Other metal detector advocates, like the author of metal-detecting-ghost-towns-of-the-east.com, echo concerns that enthusiasts are unfairly prohibited from pursuing their hobby.
"As you read this page, you will begin to understand that those laws are a hindrance to our right of enjoying our public lands," the website states, going on to relay horror stories of small children getting arrowheads ripped from their hands by archeologists whose goal is "to control every item of history."
This is an issue that has Halford scratching his head. It's hard to catch people in the act, which can lead to a $100,000 fine and five years in jail. But he's happier leaving metal detector hobbyists with a warning and some education on the issue. Halford also wants to encourage them to work with the BLM and archaeologists to help develop research opportunities.
The president of the Society for American Archaeology, Jeff Altschul, feels the same frustration.
"The artifacts should be owned by the public and not privately," Altschul said. "It's important that those items sit in the dirt. Once it gets out of the dirt, if it's not recovered adequately, it's just a thing on the shelf. It has no importance to history. You've lost the entire story of what that piece meant, and you lose all ability to reconstruct the past, the settlement of the West and how people lived.

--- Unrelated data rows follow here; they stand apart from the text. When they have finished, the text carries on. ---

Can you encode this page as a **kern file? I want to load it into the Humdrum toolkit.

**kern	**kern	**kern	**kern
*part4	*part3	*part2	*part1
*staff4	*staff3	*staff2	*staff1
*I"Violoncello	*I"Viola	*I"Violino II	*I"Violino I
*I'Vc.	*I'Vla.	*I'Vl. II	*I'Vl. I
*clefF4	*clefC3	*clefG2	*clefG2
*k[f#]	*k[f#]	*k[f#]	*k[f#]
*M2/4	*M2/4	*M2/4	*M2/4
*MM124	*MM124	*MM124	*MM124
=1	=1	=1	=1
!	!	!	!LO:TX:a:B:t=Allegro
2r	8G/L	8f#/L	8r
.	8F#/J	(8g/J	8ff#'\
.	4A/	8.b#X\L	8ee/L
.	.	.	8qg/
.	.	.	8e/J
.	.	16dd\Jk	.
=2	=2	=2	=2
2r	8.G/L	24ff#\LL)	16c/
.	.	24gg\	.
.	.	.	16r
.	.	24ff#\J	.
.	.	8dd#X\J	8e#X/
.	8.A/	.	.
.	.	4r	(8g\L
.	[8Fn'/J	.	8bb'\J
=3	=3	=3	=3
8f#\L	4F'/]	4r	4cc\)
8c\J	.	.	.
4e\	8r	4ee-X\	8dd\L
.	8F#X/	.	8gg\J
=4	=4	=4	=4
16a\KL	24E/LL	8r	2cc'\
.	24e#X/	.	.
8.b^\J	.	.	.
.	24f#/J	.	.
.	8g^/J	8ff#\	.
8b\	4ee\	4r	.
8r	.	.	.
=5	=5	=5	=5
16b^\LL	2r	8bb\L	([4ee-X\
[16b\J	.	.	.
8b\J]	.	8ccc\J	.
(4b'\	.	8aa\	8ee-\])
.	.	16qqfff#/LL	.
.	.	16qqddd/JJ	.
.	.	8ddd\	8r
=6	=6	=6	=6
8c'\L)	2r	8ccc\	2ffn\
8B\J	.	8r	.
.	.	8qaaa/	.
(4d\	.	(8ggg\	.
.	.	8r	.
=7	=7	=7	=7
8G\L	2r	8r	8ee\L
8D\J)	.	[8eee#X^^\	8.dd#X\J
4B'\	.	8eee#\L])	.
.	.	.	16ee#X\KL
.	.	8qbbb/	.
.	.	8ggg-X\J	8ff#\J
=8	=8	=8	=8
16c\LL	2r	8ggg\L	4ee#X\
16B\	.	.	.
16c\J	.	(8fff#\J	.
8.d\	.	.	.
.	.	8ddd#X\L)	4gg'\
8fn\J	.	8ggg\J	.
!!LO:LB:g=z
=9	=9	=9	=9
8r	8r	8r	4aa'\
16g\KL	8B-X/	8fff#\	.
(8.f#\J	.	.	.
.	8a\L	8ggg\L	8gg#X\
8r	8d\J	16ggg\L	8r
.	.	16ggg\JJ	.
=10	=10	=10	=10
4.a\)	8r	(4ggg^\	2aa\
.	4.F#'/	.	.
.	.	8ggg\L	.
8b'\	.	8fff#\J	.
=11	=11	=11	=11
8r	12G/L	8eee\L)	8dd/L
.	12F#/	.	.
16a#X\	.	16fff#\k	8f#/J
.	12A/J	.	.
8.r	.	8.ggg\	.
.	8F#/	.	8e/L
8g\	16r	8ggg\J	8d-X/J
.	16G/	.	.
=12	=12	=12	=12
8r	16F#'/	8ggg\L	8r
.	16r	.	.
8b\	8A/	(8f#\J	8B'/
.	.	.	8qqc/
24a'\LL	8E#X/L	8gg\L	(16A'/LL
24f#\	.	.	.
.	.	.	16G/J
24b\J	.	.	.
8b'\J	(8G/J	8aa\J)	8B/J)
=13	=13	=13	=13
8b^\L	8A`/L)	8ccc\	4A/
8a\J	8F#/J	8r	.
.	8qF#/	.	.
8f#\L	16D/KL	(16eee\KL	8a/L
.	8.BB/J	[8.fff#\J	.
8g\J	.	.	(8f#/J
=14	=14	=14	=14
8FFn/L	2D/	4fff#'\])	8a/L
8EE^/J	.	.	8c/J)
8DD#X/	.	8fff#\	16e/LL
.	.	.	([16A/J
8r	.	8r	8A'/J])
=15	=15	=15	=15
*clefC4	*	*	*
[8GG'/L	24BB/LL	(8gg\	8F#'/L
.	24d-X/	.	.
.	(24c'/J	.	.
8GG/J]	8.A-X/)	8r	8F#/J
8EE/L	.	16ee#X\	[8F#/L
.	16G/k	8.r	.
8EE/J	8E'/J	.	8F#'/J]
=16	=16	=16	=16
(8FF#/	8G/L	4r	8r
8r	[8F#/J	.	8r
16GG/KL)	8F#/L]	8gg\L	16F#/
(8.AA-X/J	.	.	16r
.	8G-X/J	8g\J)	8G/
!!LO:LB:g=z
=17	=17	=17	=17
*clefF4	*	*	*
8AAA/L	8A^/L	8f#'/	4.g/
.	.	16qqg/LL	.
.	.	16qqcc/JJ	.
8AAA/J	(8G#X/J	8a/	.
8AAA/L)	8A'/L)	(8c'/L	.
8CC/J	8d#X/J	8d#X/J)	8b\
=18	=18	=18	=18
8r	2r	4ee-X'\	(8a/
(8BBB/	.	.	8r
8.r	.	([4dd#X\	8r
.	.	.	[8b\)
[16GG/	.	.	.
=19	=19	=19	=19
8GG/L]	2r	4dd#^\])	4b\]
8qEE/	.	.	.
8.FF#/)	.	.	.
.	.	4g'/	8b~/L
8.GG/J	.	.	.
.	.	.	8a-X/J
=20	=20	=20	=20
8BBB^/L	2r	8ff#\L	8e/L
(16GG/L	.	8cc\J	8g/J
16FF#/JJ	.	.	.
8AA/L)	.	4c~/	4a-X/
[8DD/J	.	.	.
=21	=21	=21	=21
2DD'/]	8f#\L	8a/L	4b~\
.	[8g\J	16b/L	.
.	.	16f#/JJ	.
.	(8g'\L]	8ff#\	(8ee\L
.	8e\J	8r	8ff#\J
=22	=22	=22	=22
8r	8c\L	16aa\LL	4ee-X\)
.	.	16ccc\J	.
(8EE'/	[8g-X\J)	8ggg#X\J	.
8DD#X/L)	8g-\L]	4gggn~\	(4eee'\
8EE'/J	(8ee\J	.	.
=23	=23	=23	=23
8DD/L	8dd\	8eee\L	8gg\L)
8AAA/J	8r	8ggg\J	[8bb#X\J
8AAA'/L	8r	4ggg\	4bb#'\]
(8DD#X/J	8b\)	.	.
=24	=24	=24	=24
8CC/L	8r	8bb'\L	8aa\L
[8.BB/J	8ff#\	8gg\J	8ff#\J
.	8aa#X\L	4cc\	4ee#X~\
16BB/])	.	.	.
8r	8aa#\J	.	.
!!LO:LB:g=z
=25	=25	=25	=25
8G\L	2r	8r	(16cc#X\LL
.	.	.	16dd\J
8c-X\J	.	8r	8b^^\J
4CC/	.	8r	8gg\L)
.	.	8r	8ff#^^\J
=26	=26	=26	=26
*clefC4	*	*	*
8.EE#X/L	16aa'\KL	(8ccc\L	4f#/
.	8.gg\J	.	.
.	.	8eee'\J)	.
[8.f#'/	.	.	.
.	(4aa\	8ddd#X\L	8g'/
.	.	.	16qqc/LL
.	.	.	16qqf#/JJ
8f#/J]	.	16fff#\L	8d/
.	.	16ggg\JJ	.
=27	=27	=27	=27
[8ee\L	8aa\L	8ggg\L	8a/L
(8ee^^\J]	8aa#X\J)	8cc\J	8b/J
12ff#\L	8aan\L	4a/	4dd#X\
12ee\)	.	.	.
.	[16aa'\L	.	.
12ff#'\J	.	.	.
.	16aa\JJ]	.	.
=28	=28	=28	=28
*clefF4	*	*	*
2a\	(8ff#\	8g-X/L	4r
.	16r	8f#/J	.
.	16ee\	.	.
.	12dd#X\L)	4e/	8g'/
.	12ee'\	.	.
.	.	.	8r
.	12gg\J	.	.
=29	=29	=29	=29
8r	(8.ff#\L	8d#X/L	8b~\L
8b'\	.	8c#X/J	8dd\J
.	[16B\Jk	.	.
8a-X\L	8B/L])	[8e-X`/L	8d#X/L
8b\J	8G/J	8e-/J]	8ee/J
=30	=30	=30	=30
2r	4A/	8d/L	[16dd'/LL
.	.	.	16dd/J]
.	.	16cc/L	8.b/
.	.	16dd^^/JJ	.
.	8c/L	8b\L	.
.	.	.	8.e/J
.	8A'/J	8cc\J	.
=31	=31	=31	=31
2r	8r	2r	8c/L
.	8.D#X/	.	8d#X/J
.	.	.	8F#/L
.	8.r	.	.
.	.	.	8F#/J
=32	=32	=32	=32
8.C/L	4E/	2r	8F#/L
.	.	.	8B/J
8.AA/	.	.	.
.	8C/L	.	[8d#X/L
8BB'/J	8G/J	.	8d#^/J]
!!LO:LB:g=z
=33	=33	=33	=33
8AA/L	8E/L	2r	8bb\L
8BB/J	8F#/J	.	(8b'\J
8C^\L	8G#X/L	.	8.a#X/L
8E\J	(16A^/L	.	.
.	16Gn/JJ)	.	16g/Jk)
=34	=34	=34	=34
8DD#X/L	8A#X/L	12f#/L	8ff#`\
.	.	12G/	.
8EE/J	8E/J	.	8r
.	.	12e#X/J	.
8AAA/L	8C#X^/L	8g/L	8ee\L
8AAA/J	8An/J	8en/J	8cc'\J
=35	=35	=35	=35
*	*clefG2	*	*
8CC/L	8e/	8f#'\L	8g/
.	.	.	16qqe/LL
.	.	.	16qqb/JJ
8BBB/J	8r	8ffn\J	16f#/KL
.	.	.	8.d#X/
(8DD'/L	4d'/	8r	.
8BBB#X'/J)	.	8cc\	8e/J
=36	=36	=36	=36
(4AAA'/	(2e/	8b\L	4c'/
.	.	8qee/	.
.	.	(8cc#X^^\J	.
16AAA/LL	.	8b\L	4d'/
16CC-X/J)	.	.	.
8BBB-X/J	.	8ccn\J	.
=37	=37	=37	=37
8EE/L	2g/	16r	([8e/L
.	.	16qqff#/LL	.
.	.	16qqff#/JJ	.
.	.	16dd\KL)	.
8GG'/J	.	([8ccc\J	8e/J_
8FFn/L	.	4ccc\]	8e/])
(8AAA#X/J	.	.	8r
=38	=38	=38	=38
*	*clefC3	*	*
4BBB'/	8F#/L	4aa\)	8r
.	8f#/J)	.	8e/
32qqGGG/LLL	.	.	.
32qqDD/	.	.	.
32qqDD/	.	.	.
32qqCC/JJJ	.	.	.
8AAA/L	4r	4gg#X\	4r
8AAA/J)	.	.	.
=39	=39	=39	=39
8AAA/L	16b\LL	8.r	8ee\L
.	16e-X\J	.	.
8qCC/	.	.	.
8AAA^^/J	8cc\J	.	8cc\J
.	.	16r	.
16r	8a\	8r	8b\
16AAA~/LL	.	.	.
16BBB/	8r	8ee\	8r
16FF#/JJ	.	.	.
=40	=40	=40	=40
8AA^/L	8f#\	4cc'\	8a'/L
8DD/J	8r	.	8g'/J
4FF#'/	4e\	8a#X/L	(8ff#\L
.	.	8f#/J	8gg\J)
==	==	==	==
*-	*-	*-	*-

"These are generally not the people in history books; they're not wealthy," he added. "The only thing that remains is the archaeological record. If you take that out, the story is gone. All it does is sit on your shelf."
Halford said the issue erupted with reality TV shows like National Geographic Channel's Diggers.
"It promotes people treasure hunting and unfortunately they don't give the proper message," Halford said. "It teaches folks that it's OK to go out and find this stuff and sell it. It's teaching people to go out and steal from the public."
For McMullen, detecting is only half the hunt. Once he finds an item, "it's a whole new treasure hunt, trying to find the history of the items," he said. "So you're on the Internet, doing Google searches, finding forums, talking to people. Eventually someone will know what it is. Then sometimes you'll see a picture of somebody in the old days wearing that exact item."
McMullen returns rings he finds along beaches on almost every trip he takes. A family recently called and asked him to find an engagement ring that a young woman threw out the car window during a fight with her fiance. He said he loves seeing the reaction people have when they think they'll never see something again.
"It's a community service that we do," he said.
As far as the gold nugget around McMullen's neck, he said if he does ever lose it, "Part of me hopes [the person who finds it] would try to track me down. And the other part of me says, 'Enjoy it. Have fun with it.' But I don't want to see it just sit in the ground because then no one gets to enjoy it."